スペシャル

挿話 第36.1話 旅の途中 -前編-

 幼樹の村を出発してからはや1週間。シズクとセレスティーナはようやく、行程の約半分を消化していた。


 往路の半分ほどの速度という計算になるが、その原因としてはやはり《アジュールキャリアー》の喪失が大きく響いていた。


 何しろ《アジュールダイバー》では操縦は交代で行い、その合間に仮眠や食事をとることが出来たのだが《竜骸ドラガクロム》ではそういうわけにはいかない。


 休憩をとるにせよ食事をするにせよ、いちいち地上に降りる必要がある。


 おまけにトゥーンの夜は星も月も無い。もちろん、人里のあかりなども存在しないので夜間に移動することは不可能に近い。


 結果として、夜明けと同時に出発し遅い昼食にあわせてキャンプを張るということを繰り返して少しづつ進んでいかざるを得なかった。



「……これは確かに《竜骸ドラガクロム》だけで遠征ってのは無理だな」



 コトコトと携帯コンロの上でふたを踊らせているポットを眺めながら、シズクが独りごちる。たった2機の《竜骸ドラガクロム》での移動だけでも、これだけの手間がかかるのだ。


 これが小隊・中隊規模となると確かに、遠征するだけでも一苦労だというのが身にしみて理解出来る。

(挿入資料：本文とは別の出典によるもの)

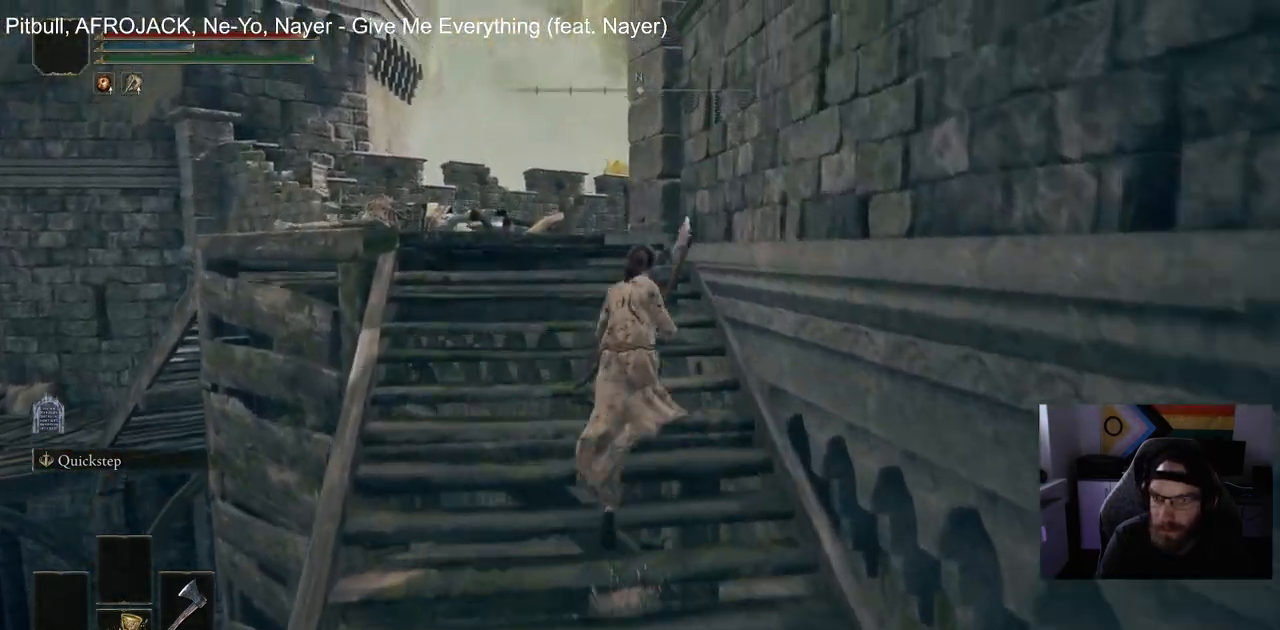
{"buttons": ["CIRCLE"], "left_stick": "up", "right_stick": "down-right", "events": [[433, "right_stick", "down-right"]]}
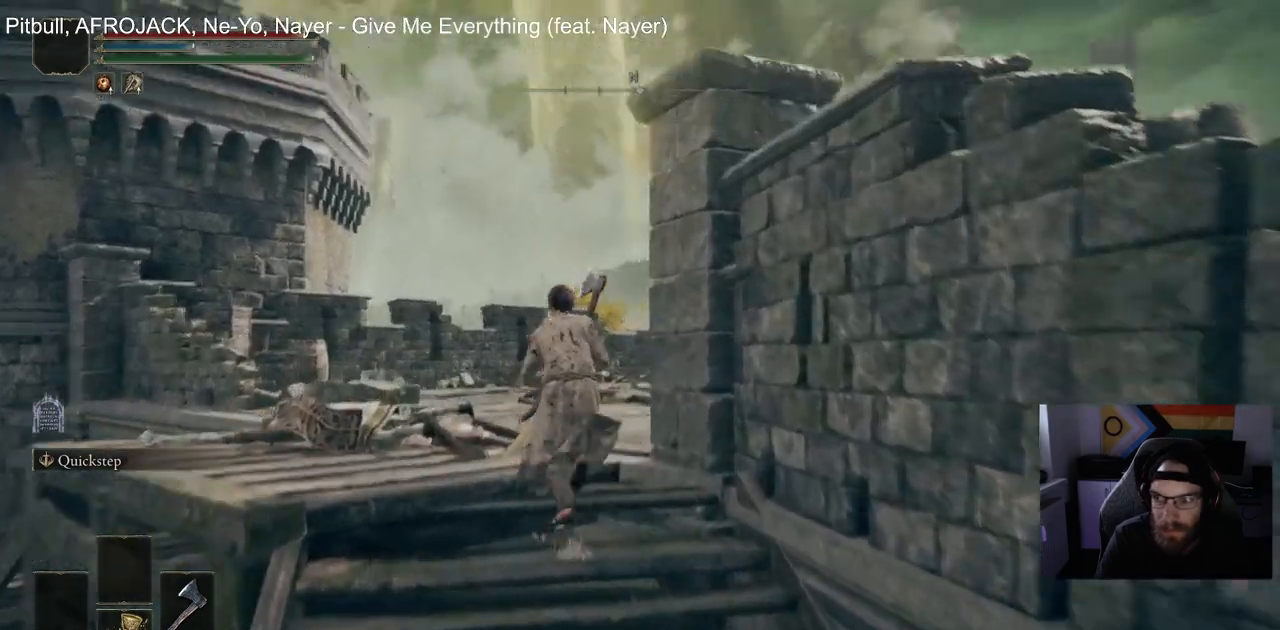
{"buttons": ["CIRCLE"], "left_stick": "up", "right_stick": "down-right", "events": []}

「そういうことだ。エイゴン主任には感謝せねばな。《アジュールキャリアー》が無ければ果たして間に合っていたかどうか」



 マグカップに満たしたコーヒーもどきを口にしながら、セレスティーナが相づちをうつ。

 昼食を終えたばかりで、2人ともまったりとした気分になっているせいか、心なしかセレスティーナの雰囲気も柔らかい。



「ところでシズク。基地と連絡はついたのだろう? どうだった?」



 基地との更新圏内に入ったのが2日前。取り急ぎ、万能解析システムのしずくPGで《竜骸ドラガクロム》の取得したデータを取りまとめて基地には送信してある。


 データを受け取った基地では大騒ぎになったようだが、それきり特に急いで帰れだのもっとデータを送ってこいだのという指示は受けていない。


 むしろ、逆に休暇の代わりに少しノンビリ帰ってこいなどと言われる始末だった。



「……もしかすると、私たちが想像するよりも話が大きくなっているのかもしれんな」


「っていうと?」


「要するに対応が定まっていないということだ。私たちの口から話が想定しない形で広がるのをおそれているのかもしれん」


「んな、大げさな」



 笑うシズクをセレスティーナは少し怒ったような真面目な顔つきでにらみつけ、さらに言葉を続けた。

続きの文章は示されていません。